Dedicated to sustainable,
high performance building

Parcours Gouin Welcome Pavilion

A passive-active design brings urban beautification

By Maryse Laberge

Designed both as a visitor centre and as a showcase for environmental education, the Parcours Gouin Welcome pavilion integrates sustainable design  strategies, such as site preservation, potable water conservation, energy efficiency, renewable energy, local materials, and health and wellbeing. The Net-Zero project is certified LEED Gold.

The two-storey, 460m² building is located in the wooded Basile-Routhier Park, Montreal’s only riverside park accessible by Metro. The ground floor includes a community room that can accommodate various events, while the upper floor includes a large multi-purpose room, an office area for community organizations, the mechanical room and access to an exterior deck.

The site offers a variety of accessible services and facilities promoting outdoor activities, nature interpretation and healthy lifestyles, whether through nutrition or physical activity. The sustainable strategies used in the construction and operation of the building are demonstrated and explained to visitors. In addition, the biophilic design approach and the connection to the surrounding landscape are apparent throughout the building and contribute to the enjoyment well-being of the users.

Energy and Water

The ambition to achieve a Net Zero building is realized through a combination of strategies which include a high-performance building envelope, high-efficiency mechanical and electrical systems, and an array of 120 photovoltaic panels capable of generating 31.8 kilowatts of renewable energy.

Thermal comfort is achieved by minimizing thermal bridging through the highly insulated envelope, and the use of a radiant heating system embedded in the concrete slab. A ventilation and air conditioning system, controlled by occupancy sensors, also ensures excellent air quality and comfort. Operable triple-pane windows allow for natural ventilation when the weather is mild.

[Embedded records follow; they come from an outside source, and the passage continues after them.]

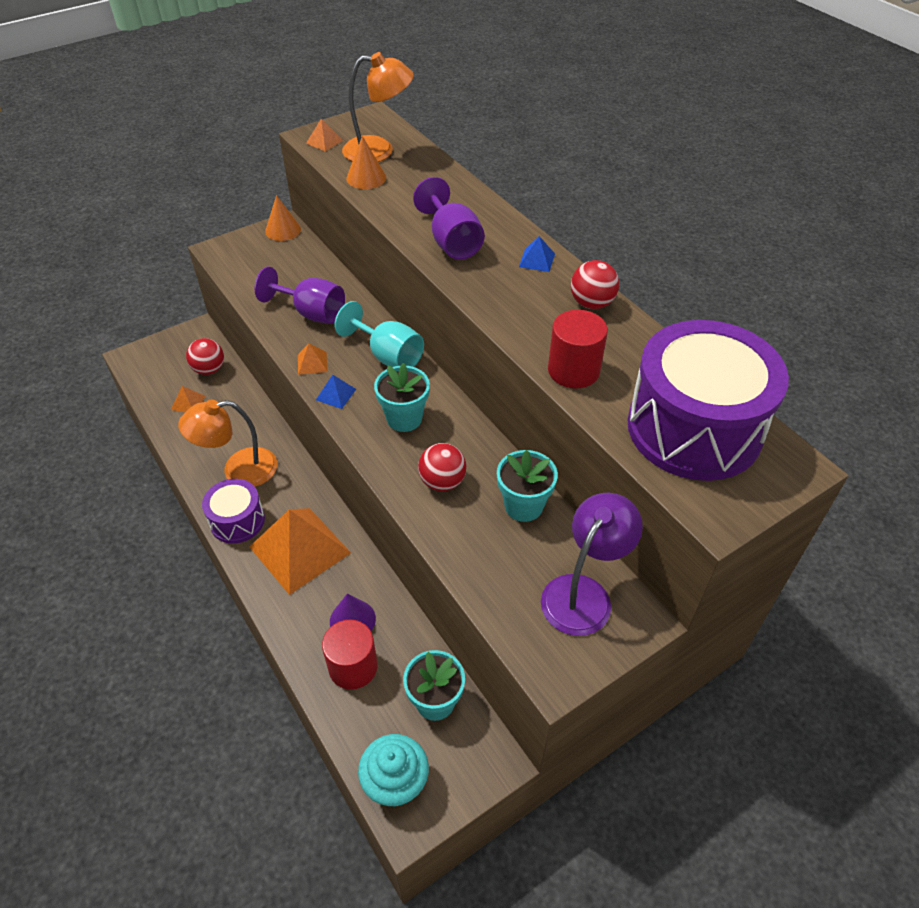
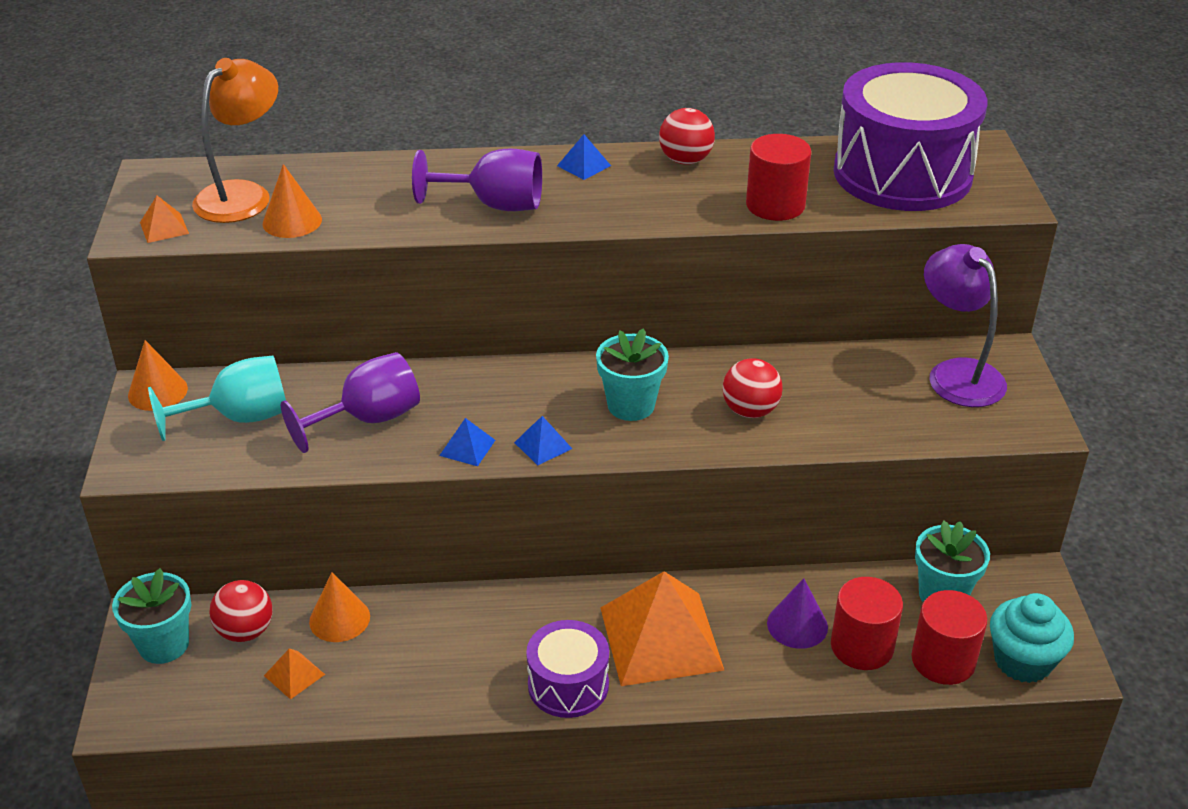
camera: 60 degrees left, 10 degrees down
(237, 400) = (339, 619): none -> orange cone
(239, 470) = (478, 657): orange lamp -> none
(312, 363) = (467, 447): orange pyramid -> blue pyramid
(367, 725) = (943, 660): none -> red cylinder
(388, 356) = (514, 382): turquoise goblet -> turquoise goblet (240, 417)
(523, 506) = (824, 369): turquoise flower pot -> turquoise flower pot (164, 644)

Water-saving appliances are used to reduce primary consumption. The domestic hot water is preheated by a solar collector on the roof (in which a heat transfer fluid circulates) before going into a holding tank. Rainwater management includes a rainwater collection tank for watering the gardens. Various stormwater management measures are integrated, such as permeable paving, bio-retention basins and rain gardens, and all are designed to fit harmoniously within the overall aesthetic of the building and its surroundings.

The energy-efficient curtain wall by Unicel Architectural contains triple-glazed sealed units, low-E film and interior wood mullions.

Maryse Laberge is Senior Principal at Beirtz Bastien Beaudoin Laforest (Groupe Provencher Roy).